On the other hand, I came to miss having a place to dump things that may or may not be of value to someone somewhere. That's what this is!
I also wanted a little place that was mine -- hosted on servers I pay for, with software I control. The current wave of deplatforming should terrify anyone that has content hosted by someone else. I like cars, cats, and writing Python code. It's unlikely I'll ever become a target for any of that, but that's probably what all those people thought who were posting nudity on that site that was 95% nudity, and we all know how that one worked out.
I have a site. Actually I have another site as well. Those sites do what they do, and one of them gets non-trivial amounts of traffic doing what it does. I did not want to repurpose those. They might get updated with the things they should be updated with, but sometimes a thing should be allowed to be the thing that it is.
So here it is, something resembling a blog. I'll be migrating a bunch of stuff from my Markdown diary files. I have a lot of these, which I gathered in the hope of getting them into a static site generator some day. They didn't end up going into a static site generator, because I was overthinking the solution (and I'll probably post about that soon).

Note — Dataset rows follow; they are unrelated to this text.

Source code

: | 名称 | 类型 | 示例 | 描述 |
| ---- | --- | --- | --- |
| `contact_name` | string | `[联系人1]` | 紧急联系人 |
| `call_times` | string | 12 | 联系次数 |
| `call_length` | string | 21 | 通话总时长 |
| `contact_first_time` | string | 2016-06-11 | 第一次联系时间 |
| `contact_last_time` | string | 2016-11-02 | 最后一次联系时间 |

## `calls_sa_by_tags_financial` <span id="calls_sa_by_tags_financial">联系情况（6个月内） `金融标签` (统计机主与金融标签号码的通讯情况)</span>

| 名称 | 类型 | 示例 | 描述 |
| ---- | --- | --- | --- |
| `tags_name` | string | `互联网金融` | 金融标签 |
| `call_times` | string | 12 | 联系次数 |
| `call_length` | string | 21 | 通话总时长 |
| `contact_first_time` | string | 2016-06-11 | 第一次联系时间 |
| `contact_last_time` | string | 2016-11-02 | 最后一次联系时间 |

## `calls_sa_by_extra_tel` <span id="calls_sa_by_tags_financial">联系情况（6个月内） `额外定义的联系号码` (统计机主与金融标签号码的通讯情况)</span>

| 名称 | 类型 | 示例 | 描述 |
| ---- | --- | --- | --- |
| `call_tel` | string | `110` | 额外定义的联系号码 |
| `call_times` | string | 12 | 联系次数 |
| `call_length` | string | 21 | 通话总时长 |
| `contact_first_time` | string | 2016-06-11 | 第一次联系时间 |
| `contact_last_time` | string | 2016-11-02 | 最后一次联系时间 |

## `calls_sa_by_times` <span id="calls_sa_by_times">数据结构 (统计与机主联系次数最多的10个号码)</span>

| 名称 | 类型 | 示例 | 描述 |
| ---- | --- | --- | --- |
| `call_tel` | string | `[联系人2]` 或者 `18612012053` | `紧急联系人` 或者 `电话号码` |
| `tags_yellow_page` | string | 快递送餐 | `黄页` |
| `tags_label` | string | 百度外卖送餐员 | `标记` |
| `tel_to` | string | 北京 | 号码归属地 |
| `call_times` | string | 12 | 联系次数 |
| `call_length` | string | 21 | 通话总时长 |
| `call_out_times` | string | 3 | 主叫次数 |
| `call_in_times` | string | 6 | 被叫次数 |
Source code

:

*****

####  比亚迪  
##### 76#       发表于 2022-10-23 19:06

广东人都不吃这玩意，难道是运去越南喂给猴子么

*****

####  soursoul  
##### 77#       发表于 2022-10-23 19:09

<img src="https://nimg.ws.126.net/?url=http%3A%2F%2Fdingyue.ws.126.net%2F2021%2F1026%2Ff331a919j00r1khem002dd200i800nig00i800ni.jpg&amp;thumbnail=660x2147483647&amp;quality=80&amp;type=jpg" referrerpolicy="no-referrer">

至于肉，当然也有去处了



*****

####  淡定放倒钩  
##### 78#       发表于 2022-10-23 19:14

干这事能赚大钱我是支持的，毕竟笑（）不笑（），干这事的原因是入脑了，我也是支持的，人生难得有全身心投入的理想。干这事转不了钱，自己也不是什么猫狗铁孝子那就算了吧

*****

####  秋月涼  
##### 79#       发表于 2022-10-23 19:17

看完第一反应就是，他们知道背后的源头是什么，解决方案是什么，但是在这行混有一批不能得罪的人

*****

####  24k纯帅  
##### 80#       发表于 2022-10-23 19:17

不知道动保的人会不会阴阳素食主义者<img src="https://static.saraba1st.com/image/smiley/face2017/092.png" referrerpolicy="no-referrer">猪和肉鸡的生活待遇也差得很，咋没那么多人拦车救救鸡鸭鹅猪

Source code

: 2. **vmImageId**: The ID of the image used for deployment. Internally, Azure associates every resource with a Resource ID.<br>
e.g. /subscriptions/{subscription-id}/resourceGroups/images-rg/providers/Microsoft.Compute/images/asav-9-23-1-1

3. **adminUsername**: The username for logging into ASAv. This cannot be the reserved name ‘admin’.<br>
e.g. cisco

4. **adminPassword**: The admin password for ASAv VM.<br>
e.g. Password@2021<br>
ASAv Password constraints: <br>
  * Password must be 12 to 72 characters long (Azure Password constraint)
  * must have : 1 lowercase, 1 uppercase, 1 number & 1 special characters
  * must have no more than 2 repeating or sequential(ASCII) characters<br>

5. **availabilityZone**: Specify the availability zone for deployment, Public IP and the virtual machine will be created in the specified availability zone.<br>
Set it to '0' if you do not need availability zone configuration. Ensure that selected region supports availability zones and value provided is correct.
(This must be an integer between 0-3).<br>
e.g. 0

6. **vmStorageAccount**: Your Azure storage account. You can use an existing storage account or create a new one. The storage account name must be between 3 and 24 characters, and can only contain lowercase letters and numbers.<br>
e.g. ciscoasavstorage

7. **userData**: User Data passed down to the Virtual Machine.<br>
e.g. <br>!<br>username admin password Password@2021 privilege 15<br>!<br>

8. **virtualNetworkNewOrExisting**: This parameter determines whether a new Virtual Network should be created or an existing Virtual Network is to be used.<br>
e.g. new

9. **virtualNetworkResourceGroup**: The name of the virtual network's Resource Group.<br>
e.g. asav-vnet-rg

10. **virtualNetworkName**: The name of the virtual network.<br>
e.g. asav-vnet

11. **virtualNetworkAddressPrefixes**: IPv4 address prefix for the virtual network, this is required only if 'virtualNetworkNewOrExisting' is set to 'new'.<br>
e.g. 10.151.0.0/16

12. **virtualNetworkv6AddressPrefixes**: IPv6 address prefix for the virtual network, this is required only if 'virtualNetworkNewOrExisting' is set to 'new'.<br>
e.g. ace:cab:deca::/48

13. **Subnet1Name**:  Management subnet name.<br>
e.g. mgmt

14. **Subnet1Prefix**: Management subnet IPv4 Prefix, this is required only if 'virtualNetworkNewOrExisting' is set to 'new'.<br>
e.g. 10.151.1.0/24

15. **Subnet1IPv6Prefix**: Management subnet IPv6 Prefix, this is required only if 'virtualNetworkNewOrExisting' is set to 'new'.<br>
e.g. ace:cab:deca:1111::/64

I picked the name "Exhaust" because this is a bit of a vent. Not "vent" in the sense that makes so much discourse ugly, but a place to dump the occasional thought, a thing that has happened to me, a picture, maybe the occasional story and anything else that crosses my mind. And I can do that without caring how many likes or shares it gets! As Todd Snider put it,
I might share some of my opinions with you over the course of the evening. I'm not gonna share them with you 'cause I think they're smart, or 'cause I think you need to know 'em; I'm gonna share 'em with you because they rhyme.